What is going on with lobby legislation in Romania?

Newsroom 29/01/2014 | 08:30

In Romania, the lobby activity isn’t submitted into national legislation, although the term is frequently used in public speeches of politicians, civil society, mass media, private sector. Moreover, on Romanian market exists some firms that offer lobby services under different work descriptions, activities that are formally register as public relations or consultancy. Mediafax newswire organized on January 28 a conference that aimed to bring into dialogue in an interactive public debate the main actors of the public decisions regarding this topic and to provide new approaches for conducting optimal lobbying activity.

Lucyna Gutman – Grauer, member of the board of the Society of European Affairs Professionals (SEAP) stated that in the European institutions, the lobbying activity is a democratic practice. “Lobby is a direct or indirect influence on the formulation and implementation of the legislation, no matter the model used for communication, if there is outsourcing or media sources, it’s all about the network of a member, how information is communicated and the promotional materials. Such activities cover more than simply influencing legislation, it’s about call to action, advocacy, government relations, rather than simply influencing some institutions”, said Gutman – Grauer, stating that lobbying is a transparent and democratic process. Moreover, she noted that the European institutions have more than 3.000 people in charge of lobbying and in total there are about 100.000 people involved.

Ionut Sibian, member of the European Economic and Social Committee, said that lobby legislation was discussed since 2000, when public transparency law was implemented.

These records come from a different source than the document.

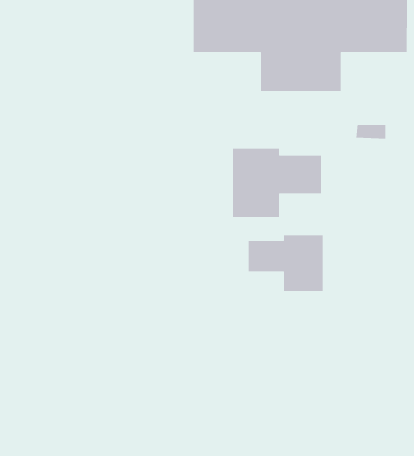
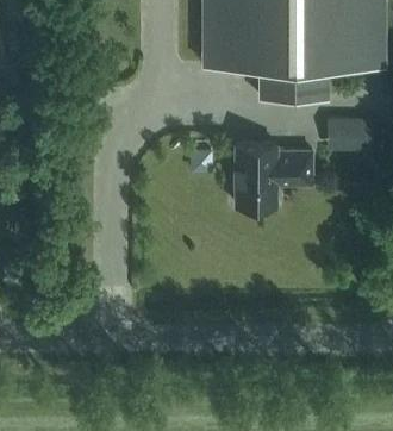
building: [248,234,323,292] -> none

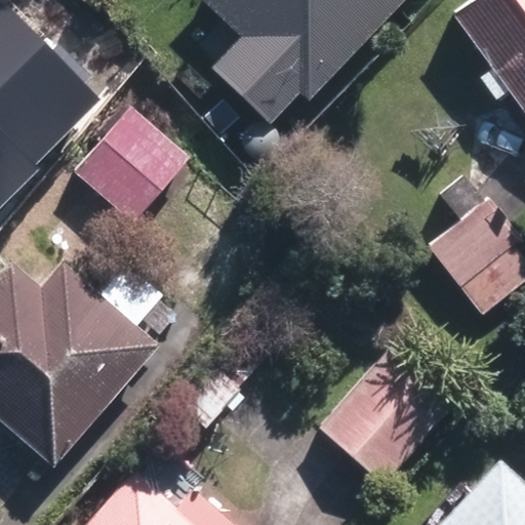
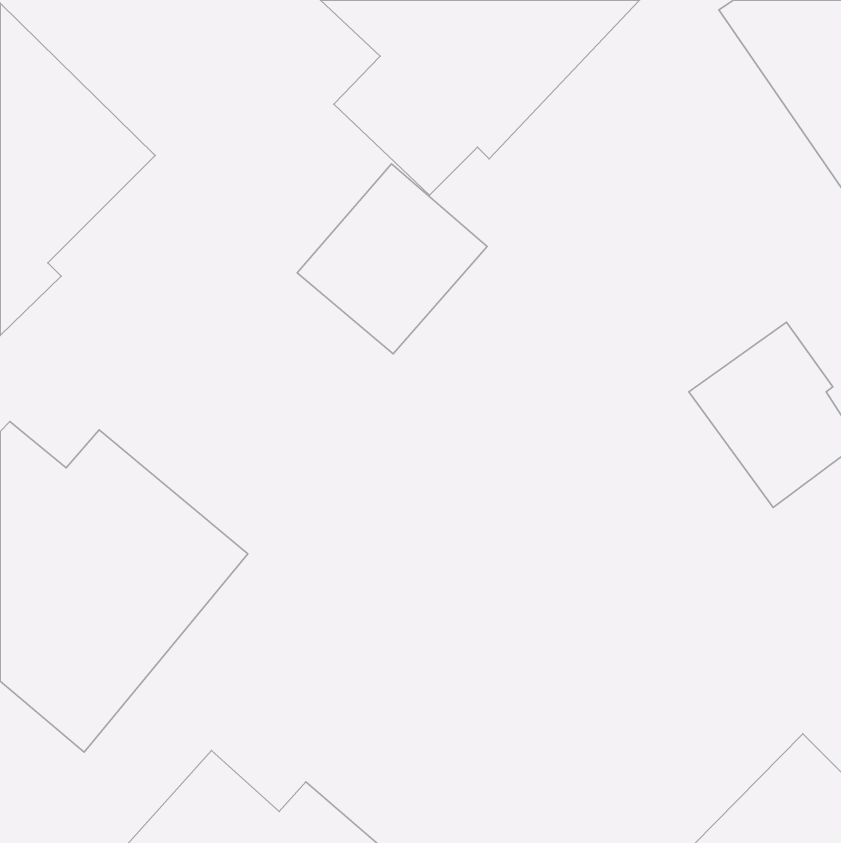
building: [73,105,191,223] -> [297,164,487,354]
building: [320,347,455,483] -> none

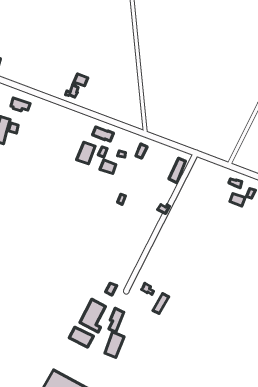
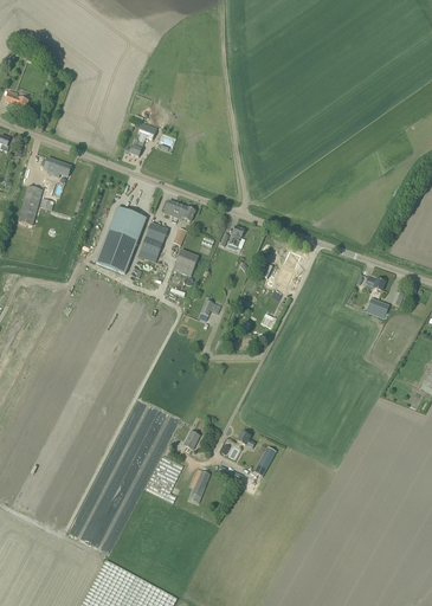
building: none -> [95,207,146,273]
building: [69,327,94,347] -> none
building: [105,332,124,358] -> none

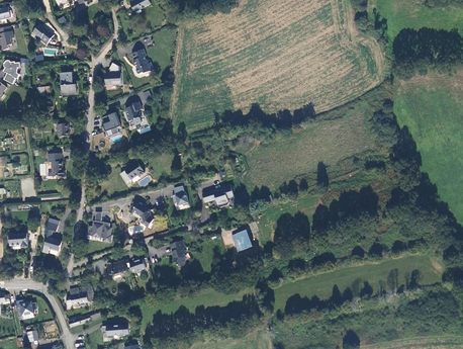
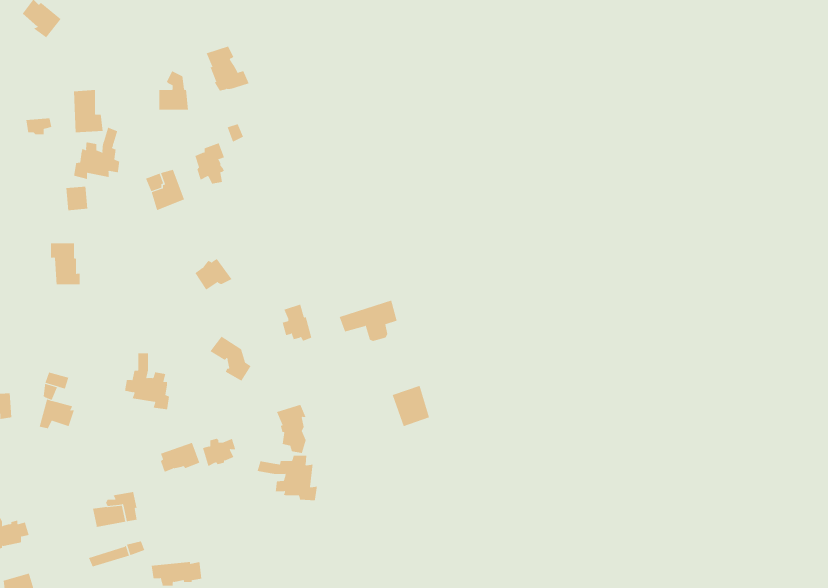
building: none -> [73,127,120,180]
building: none -> [257,455,318,501]

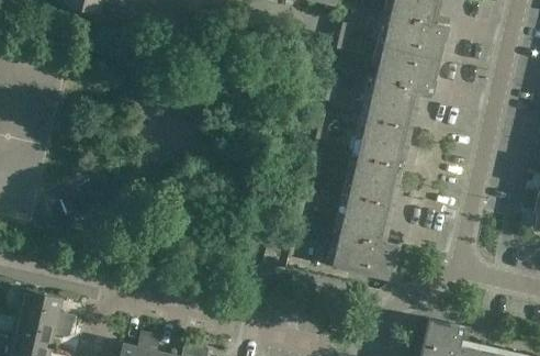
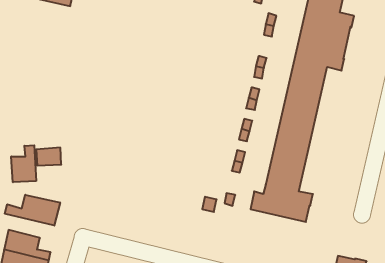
building: none -> [11,145,36,182]
building: none -> [5,195,60,226]

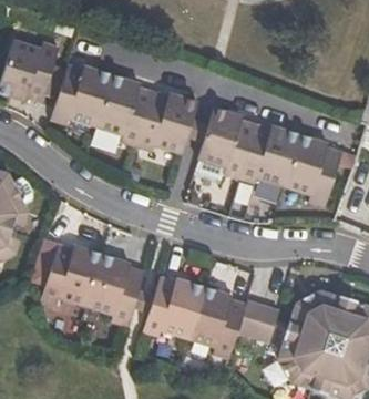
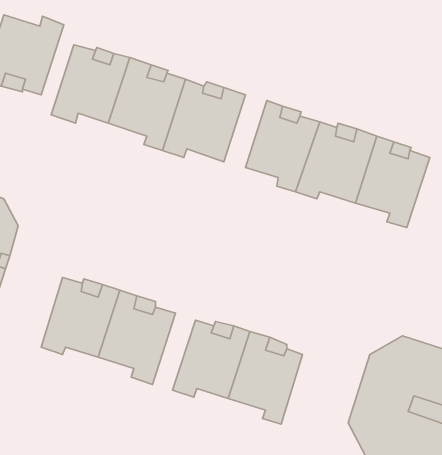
building: [235,299,278,342] -> none

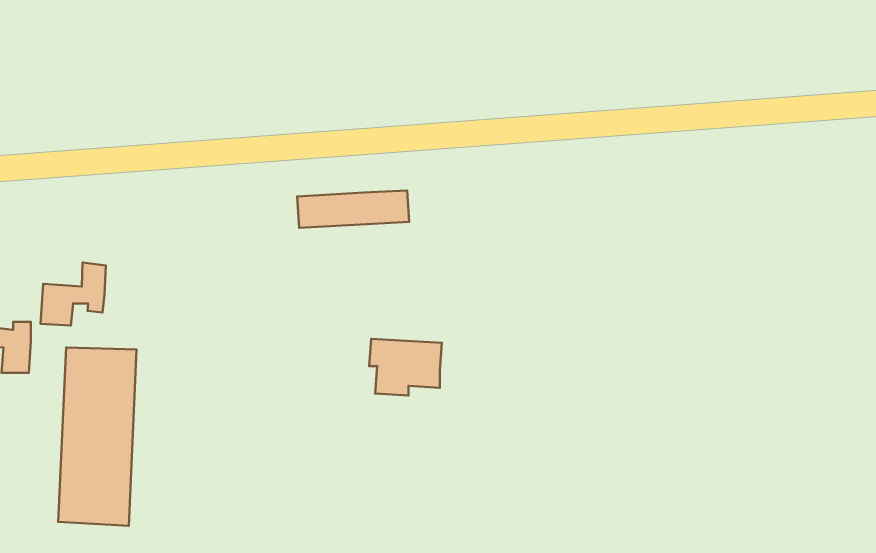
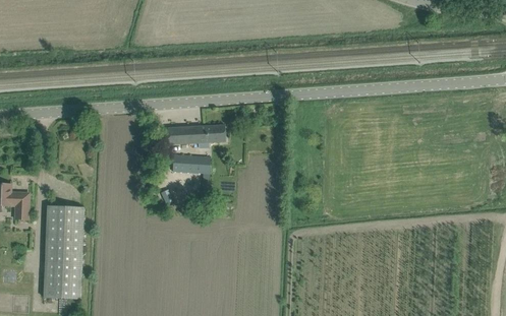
building: [41,263,106,325] -> none
building: [369,339,442,396] -> [172,154,210,184]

Besides, he argued that in our national parliament, the officials do not apply public oral hearing, situation also stated by one of the conference’s participants who was kicked out of a public debate although he was formally invited as the representative of a business industry.

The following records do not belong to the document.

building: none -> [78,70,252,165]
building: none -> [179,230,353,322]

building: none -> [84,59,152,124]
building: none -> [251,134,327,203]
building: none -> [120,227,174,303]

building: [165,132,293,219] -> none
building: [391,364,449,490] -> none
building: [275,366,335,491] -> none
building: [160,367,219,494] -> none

At this conference, Valeriu Zgonea, the president of the Chamber of Deputies pointed out exhaustively the December 10 2013 working day, when he sent back the lobby law to the Legal Commission, as well as the amnesty law, and also killed the mining law but forgot to mention the amendments to the penal code through which MPs and the president are excluded from the category of public workers, limiting anti-corruption investigations against them. He sustained the presence of a lobby law and encouraged civil society and lobby activists to send their amendments and points of view to the Legal Commission, the authority which will re-write the draft law. This initiative was also uphold by Bogdan Ciuca, the president of the commission mentioned above. Ciuca’s speech was mainly focused on the integrity of his work at the commission and the goodwill that he has for receiving pros and cons regarding the lobby law.

The Romanian politicians that represented the country internationally, Mircea Geoana, former ambassador in US, Adina Valean, current European MP and Leonard Orban, former EU commissioner argued in favor of a proper legislation for this topic but particularly done for Romania’s market, giving examples from US and EP, mentioning also the importance of transparency and integrity for such an issue.

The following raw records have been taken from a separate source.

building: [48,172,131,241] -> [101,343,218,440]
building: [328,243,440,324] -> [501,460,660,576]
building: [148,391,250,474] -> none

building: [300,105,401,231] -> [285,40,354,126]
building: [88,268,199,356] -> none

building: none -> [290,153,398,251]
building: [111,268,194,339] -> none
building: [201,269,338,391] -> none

On the other hand, the civil society activists invited at the conference advocated for a self-regulation system, as the current one. According to Laura Florea, the President of the Association of Romanian Lobby Registry, a lobby law will “kill” most of the activists of the national market, while the actually need is for a law of interests transparency.

The regulation of lobbying was dispatched, while most of the participants argued in favor of self-regulation. According to the politicians invited at the conference, from February 1 the discussions about the lobby topic will be reopened in the Legal Commission.